PPO: Proximal Policy Optimization. The classic RL algorithm used in RLHF stage two. Originally a 2017 RL paper.
DPO: Direct Preference Optimization. The supervised shortcut, derived from the PPO objective in closed form. 2023.
Reference model: the frozen SFT model that anchors the policy via KL penalty. Both PPO and DPO use one.
Beta: the KL coefficient. How strongly the reference model anchors the policy. Typically around 0.1 (rough order of magnitude).
Advantage: “how much better than expected.” Reward minus baseline. Reduces gradient variance.
Clipping: PPO trick that caps per-iteration policy change.

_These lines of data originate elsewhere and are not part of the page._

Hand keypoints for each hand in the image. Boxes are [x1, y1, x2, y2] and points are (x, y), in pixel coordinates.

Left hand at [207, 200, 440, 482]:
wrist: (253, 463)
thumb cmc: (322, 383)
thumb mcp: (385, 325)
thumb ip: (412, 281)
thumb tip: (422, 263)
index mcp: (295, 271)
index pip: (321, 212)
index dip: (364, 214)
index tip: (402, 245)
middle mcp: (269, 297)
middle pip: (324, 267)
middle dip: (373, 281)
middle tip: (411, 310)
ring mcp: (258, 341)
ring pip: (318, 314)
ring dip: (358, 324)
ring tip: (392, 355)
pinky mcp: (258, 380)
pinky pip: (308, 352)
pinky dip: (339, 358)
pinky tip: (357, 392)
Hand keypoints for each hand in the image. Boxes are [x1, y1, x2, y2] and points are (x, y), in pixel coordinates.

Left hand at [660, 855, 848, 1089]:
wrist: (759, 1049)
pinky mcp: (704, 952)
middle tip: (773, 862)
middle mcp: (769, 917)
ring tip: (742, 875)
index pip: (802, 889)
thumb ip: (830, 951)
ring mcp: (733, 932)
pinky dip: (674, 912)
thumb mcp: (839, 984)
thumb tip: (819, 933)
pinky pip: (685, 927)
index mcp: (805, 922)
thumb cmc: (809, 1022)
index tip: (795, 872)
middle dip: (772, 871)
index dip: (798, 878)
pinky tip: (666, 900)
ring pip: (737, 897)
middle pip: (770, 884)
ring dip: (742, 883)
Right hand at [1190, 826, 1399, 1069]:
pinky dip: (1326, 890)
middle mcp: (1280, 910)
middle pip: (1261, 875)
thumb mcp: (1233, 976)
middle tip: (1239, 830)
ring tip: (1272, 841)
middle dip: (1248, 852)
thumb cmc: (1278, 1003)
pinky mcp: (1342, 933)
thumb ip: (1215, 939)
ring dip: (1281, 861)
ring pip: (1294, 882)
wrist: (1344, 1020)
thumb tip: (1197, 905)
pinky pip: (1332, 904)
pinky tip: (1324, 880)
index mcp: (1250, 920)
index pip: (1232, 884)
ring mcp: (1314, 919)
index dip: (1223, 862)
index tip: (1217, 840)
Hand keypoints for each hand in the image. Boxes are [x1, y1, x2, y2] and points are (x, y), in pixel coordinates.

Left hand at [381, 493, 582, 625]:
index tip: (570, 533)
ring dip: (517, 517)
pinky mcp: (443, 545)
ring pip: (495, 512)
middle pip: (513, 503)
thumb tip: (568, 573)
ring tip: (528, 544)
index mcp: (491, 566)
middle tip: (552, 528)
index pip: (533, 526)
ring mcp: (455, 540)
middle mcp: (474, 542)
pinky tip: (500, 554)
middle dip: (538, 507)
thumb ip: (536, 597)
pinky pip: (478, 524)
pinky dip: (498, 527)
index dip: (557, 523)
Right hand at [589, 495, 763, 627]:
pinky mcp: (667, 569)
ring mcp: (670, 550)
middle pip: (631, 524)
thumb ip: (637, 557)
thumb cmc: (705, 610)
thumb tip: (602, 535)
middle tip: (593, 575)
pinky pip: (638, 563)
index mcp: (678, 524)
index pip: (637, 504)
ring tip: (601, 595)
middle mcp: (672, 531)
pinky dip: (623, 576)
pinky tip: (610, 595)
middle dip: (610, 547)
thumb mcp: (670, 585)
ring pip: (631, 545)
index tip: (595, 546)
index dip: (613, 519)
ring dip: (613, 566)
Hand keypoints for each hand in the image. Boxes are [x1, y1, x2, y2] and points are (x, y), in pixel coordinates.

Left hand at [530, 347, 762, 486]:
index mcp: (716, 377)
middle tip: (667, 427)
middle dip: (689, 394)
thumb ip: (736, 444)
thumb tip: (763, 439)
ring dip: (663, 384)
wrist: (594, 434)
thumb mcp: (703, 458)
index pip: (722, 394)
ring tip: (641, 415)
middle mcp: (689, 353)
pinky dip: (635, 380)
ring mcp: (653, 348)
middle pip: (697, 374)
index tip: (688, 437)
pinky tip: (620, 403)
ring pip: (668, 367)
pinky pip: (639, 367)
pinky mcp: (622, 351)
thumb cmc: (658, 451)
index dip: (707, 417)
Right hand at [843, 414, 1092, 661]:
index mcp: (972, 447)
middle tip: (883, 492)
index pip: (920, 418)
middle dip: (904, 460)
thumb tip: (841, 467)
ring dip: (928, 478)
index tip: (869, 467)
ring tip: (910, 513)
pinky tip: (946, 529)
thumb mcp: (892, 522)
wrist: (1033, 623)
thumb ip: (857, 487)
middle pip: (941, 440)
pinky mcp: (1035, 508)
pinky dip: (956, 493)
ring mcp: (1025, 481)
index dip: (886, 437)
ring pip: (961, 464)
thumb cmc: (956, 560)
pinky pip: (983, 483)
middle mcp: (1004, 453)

Controlled by epsilon.
On-policy training: model generates training data from its own current policy. PPO is on-policy. DPO works on a fixed dataset, so is not strictly on-policy.
Reward hacking: model optimizing too hard against an imperfect proxy reward. Result: high reward, missed actual goal.
GRPO: Group Relative Policy Optimization. PPO variant without value function, popularized in reasoning-model training.

A reward model tells you what’s good. It cannot tell the LLM how to get there.
RLHF uses RL with guardrails (PPO) to push toward higher reward without forgetting.
DPO is the supervised shortcut: skip the reward model, optimize the policy directly on preferences.